Friday, April 10, 2009

Who is Scott Walker's Favorite Republican President?

If you like an amusing read, check out Scott Walker's silly commentary on the GOP's need to "reclaim" Abraham Lincoln. It's absolutely one of the most vapid odes to the nation's greatest president you'll have the misfortune of reading. Hardly two grafs in to the piece Walker reveals that his actual intent is not to praise Lincoln, but to slam Democrats:
It is because Lincoln was a great Man and Great President that makes him such a current hot commodity, surprisingly among Barrack Obama and his Democrat Party. While it is not surprising that anyone would embrace Honest Abe over the likes of Jimmy Carter, Ted Kennedy, or Robert Byrd, both the Democrats and the mainstream media are attempting to cover up the most important Lincoln… Lincoln the Republican. It is time for Republicans to reclaim Lincoln from the Democrats.
Unfortunately, it's the Republican Party's own fault that Lincoln has been relegated to "second-class presidency" status within his own party. Check out this exchange that occurred during the debate for RNC chair earlier this year:



Not one candidate named Lincoln as their favorite Republican president, an absurdity made even more ridiculous by Grover Norquist's glib commentary that "everyone got that one right." Walker would have his readers believe that Democrats "stole" Lincoln's legacy from the GOP when in reality it was the GOP who gave it away. The scary thing is that if someone asked Walker the same question, he would almost certainly give the same answer.

Why doesn't someone ask Walker who his favorite Republican president? One answer only, he can't say how much he respects and admires Lincoln, but that it was really Reagan with whom he grew up with and inspired him to be a Republican blah blah blah.
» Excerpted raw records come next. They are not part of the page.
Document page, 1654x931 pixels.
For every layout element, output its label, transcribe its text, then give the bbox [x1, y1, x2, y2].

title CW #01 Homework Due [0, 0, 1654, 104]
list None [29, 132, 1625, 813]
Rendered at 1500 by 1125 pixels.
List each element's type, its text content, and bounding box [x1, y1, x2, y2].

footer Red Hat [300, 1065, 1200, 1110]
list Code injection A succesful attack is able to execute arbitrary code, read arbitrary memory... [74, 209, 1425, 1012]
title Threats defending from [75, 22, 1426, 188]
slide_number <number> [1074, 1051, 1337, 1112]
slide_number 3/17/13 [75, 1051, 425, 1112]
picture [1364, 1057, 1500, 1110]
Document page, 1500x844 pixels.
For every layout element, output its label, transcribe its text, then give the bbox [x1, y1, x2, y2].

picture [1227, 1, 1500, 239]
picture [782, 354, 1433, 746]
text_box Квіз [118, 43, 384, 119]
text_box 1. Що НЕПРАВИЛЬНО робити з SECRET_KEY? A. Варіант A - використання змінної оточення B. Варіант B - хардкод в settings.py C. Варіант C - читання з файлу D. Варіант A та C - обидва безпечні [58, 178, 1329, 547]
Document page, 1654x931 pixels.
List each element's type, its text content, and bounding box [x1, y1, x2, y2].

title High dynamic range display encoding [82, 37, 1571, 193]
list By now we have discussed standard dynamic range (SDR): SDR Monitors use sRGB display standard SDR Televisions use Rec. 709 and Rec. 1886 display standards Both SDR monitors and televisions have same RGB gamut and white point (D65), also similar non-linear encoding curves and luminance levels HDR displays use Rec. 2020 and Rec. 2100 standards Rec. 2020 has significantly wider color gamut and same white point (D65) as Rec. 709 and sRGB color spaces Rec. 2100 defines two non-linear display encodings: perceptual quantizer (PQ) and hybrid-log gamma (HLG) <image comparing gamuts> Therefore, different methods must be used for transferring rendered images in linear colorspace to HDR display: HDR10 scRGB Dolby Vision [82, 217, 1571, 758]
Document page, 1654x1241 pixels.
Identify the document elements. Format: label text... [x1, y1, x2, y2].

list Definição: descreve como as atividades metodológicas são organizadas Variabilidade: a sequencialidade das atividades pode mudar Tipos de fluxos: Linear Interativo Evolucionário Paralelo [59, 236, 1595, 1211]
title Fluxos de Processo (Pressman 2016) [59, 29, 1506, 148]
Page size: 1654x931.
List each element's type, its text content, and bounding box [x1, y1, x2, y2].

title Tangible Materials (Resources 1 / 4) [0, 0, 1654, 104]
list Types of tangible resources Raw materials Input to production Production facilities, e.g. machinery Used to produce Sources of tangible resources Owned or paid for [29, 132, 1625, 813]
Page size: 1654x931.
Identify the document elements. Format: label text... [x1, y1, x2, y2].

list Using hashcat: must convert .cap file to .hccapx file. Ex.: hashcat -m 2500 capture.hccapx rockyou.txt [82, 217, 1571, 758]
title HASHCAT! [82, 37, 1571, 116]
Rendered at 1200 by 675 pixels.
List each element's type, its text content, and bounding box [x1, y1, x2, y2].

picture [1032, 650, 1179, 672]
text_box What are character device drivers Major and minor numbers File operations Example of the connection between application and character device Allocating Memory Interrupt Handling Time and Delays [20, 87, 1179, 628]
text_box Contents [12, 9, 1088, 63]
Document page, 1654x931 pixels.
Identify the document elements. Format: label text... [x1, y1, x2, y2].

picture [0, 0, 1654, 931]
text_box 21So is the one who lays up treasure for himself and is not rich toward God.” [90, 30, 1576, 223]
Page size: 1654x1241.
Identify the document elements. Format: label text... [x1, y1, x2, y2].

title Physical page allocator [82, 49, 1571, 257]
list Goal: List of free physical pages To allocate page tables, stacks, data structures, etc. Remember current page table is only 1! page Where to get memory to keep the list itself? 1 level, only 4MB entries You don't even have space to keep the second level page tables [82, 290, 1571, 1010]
He gets to choose one.

So who's it gonna be? I think we all know the answer to that question, which makes Walker's sorry praise praise of Lincoln disingenuous and just another one of Walker's eye-rollingly transparent and foolish attempts at pandering to his base.

Praising Lincoln is a gimme. All it takes is a little honesty and admiration of his accomplishments, which are almost too mind-blowing to comprehend at times. It takes a special blend of obliviousness and arrogance to turn an homage to The Great Unifier into a polarizing tract designed to smear one's ideological opponents. If this is how Walker plans on running his campaign for Governor next year -- and there's little evidence to suggest otherwise -- then even the greatest leader America has ever known won't be able to help him.